• [THE RECORDS]:

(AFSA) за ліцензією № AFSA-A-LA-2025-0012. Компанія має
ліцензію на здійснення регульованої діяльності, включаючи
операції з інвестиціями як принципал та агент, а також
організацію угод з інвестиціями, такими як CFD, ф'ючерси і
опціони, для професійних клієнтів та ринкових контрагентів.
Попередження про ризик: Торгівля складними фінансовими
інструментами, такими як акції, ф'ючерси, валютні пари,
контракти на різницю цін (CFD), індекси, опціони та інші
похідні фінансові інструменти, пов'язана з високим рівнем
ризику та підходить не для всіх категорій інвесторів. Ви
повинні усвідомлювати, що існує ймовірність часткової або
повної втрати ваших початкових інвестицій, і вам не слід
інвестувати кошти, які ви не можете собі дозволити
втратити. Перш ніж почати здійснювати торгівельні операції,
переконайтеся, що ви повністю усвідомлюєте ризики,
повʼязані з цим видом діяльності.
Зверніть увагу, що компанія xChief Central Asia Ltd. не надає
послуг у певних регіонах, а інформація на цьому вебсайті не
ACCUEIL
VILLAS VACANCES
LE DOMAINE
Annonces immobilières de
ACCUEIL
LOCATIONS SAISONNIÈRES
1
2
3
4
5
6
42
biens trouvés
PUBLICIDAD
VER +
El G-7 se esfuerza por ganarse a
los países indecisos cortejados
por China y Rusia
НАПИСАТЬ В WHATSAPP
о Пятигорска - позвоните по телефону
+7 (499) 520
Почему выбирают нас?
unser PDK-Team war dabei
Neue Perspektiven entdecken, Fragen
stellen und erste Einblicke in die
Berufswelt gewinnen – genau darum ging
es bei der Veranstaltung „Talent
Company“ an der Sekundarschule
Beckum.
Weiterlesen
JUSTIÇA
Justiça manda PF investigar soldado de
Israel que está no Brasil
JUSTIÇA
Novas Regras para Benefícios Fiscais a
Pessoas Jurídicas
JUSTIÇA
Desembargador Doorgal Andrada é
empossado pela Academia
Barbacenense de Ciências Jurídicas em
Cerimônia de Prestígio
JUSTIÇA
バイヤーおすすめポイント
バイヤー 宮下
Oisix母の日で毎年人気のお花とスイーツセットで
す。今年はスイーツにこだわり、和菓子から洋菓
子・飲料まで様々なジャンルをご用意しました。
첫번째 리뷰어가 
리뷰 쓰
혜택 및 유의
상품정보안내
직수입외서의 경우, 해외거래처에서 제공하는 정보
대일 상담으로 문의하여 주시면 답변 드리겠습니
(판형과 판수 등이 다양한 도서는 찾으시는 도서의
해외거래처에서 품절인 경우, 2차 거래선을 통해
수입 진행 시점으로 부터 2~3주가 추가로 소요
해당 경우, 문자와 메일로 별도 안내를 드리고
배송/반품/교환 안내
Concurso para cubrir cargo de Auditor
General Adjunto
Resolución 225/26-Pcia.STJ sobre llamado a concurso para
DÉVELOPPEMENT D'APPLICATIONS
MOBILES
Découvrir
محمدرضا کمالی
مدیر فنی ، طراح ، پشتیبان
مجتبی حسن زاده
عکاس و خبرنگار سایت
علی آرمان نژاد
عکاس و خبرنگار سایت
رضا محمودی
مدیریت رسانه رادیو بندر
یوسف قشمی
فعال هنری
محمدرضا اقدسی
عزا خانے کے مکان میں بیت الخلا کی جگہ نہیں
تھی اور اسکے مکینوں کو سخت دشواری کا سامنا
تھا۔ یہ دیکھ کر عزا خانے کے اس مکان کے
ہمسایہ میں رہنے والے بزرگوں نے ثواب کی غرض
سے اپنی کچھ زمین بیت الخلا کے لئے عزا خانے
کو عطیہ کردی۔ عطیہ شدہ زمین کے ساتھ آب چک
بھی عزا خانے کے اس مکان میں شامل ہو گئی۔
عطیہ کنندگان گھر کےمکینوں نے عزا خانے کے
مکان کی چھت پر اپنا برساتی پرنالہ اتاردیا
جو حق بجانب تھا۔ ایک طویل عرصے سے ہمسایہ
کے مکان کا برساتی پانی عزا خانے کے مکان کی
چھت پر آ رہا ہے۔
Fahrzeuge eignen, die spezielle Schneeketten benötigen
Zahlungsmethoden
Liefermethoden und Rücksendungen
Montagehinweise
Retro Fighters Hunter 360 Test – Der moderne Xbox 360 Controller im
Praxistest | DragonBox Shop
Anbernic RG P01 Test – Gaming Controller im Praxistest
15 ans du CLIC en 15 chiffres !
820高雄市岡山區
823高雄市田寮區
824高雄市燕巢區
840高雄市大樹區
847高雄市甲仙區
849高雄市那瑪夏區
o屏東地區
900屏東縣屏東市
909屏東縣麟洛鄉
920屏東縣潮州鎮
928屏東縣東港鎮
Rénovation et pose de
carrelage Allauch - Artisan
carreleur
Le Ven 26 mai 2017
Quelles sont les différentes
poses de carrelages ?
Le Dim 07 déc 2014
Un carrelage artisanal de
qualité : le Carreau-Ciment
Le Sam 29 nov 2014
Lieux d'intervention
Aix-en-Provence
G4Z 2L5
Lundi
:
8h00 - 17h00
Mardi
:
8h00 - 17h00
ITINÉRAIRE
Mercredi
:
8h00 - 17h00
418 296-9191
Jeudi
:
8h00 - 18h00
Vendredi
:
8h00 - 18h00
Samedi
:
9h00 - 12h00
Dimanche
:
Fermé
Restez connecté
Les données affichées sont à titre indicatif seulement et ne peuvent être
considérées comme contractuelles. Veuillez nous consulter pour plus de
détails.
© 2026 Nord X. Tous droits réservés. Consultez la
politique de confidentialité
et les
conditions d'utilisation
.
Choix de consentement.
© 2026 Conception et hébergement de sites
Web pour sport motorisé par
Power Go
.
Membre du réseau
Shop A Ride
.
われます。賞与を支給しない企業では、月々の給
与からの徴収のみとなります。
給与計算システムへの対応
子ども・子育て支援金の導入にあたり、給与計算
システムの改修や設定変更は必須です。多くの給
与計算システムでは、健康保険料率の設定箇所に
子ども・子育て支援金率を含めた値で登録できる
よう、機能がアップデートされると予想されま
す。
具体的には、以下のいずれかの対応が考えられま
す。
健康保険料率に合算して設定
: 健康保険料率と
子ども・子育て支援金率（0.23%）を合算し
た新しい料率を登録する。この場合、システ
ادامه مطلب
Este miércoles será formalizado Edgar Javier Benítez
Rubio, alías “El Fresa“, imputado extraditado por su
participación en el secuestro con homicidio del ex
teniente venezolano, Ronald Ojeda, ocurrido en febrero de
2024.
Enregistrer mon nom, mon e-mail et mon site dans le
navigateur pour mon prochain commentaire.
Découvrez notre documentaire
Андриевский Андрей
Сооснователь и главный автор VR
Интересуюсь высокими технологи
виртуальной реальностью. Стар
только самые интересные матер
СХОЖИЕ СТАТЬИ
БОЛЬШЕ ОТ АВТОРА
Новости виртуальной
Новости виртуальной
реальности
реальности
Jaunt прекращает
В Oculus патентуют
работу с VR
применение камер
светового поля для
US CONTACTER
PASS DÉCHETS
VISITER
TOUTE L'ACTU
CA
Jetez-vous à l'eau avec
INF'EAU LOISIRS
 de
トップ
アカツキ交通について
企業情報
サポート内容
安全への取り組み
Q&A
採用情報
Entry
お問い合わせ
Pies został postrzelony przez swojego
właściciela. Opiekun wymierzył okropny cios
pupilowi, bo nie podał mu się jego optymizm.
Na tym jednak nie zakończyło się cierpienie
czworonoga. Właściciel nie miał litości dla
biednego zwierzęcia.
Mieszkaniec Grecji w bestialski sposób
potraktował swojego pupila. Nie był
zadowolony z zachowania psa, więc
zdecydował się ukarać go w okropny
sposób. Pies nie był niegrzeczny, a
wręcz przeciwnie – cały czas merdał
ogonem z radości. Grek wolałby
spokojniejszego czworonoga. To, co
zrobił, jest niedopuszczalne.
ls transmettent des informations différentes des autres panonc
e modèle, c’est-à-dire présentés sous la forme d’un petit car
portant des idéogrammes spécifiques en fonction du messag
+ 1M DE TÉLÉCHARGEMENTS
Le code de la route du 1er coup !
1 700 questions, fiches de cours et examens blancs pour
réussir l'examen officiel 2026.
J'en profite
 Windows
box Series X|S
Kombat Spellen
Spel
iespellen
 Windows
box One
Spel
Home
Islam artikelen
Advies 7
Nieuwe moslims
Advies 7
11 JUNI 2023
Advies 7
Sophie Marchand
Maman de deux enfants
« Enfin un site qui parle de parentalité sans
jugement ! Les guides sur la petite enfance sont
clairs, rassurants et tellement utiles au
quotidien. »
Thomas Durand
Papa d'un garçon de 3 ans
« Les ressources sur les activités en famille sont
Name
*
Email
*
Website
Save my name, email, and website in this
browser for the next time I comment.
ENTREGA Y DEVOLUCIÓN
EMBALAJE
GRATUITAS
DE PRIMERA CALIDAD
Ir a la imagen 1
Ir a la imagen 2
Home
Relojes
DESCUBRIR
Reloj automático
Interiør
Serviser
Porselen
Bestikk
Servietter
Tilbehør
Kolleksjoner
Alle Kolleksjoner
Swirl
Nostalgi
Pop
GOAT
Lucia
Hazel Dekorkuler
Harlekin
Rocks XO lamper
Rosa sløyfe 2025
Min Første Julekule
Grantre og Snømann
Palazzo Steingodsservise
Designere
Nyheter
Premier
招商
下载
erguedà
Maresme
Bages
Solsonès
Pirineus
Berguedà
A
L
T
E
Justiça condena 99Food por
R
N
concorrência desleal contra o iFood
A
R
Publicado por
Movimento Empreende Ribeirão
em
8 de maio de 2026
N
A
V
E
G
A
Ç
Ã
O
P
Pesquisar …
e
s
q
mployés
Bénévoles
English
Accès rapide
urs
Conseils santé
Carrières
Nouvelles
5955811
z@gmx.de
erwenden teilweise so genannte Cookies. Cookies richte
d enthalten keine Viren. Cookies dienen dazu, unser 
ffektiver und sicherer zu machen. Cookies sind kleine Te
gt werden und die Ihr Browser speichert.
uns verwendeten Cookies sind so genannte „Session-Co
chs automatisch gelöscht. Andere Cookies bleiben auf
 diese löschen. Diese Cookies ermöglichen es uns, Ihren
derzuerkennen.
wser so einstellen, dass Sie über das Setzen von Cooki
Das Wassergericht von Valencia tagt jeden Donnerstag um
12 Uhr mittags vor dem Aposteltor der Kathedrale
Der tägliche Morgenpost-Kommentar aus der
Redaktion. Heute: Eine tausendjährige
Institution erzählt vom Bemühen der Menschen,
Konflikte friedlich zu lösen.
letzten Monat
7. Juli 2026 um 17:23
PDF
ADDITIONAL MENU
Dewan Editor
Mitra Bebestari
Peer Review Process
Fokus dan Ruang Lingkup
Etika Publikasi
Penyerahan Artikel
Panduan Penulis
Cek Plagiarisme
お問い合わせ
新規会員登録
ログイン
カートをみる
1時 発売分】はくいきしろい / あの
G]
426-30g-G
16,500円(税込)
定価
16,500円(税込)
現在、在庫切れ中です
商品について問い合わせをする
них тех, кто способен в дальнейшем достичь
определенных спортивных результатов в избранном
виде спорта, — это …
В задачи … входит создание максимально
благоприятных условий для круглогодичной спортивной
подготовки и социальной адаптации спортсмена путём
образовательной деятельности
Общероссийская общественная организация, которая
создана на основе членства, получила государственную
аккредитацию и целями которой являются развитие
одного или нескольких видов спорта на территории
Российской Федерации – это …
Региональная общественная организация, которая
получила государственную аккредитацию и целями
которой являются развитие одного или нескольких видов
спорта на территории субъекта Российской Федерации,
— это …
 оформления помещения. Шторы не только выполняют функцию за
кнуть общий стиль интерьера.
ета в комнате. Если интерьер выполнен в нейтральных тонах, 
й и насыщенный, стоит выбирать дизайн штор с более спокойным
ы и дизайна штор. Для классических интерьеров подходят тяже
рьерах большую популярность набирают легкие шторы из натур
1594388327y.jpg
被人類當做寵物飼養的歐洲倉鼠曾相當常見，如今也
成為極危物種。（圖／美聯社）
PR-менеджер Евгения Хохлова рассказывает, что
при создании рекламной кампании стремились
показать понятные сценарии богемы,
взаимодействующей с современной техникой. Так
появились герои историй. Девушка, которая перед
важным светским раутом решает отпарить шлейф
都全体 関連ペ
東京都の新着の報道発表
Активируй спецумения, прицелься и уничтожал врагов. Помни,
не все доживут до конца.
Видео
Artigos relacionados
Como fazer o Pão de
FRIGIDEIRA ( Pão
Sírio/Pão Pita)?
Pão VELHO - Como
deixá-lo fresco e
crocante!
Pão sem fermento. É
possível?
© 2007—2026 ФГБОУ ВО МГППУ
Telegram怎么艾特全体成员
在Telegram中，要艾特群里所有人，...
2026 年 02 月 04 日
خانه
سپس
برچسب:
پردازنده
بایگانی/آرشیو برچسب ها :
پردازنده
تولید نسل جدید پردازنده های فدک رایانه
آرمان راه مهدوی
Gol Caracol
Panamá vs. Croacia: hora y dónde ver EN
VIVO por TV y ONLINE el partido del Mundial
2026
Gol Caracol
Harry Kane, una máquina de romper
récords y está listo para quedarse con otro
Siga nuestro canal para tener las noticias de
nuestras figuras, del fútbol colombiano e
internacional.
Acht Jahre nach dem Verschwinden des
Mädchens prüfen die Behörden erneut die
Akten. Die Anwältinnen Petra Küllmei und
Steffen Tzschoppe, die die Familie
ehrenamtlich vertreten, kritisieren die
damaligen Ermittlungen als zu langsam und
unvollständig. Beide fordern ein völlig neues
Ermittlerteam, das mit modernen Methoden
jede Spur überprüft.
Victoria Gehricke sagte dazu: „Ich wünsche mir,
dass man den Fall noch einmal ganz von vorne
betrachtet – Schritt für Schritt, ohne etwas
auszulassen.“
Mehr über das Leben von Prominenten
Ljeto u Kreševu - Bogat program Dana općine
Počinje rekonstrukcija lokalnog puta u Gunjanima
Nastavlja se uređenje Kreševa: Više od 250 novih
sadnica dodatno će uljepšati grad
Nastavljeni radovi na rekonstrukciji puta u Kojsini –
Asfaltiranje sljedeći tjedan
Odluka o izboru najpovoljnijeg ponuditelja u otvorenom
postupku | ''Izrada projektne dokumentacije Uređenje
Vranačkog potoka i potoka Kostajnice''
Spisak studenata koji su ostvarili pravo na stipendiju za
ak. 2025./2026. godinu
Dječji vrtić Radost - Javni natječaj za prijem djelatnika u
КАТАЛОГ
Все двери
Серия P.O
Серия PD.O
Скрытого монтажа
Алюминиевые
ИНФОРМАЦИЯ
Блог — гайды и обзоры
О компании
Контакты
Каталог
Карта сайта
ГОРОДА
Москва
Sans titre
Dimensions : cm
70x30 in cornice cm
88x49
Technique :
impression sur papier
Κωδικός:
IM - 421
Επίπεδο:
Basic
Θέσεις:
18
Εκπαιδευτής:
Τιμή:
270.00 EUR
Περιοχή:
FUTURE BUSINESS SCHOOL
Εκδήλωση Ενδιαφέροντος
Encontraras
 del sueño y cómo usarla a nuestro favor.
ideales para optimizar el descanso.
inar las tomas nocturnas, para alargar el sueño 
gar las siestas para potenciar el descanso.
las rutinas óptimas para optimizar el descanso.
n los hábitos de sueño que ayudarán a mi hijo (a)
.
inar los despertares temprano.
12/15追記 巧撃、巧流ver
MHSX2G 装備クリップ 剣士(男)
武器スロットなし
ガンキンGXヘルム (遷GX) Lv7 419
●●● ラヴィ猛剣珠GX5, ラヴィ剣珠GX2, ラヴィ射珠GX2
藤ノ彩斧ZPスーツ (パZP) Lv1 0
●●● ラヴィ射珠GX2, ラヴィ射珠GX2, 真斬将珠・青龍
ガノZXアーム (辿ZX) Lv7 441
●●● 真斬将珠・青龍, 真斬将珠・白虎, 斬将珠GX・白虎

• [DIRECTIONS]: Copy out the range of lines above starting at the line with "Mehr über das Leben von Prominenten" and ending at the line with "Asfaltiranje sljedeći tjedan", exactly and including both.

• [PROBLEM SOLUTION]:
Mehr über das Leben von Prominenten
Ljeto u Kreševu - Bogat program Dana općine
Počinje rekonstrukcija lokalnog puta u Gunjanima
Nastavlja se uređenje Kreševa: Više od 250 novih
sadnica dodatno će uljepšati grad
Nastavljeni radovi na rekonstrukciji puta u Kojsini –
Asfaltiranje sljedeći tjedan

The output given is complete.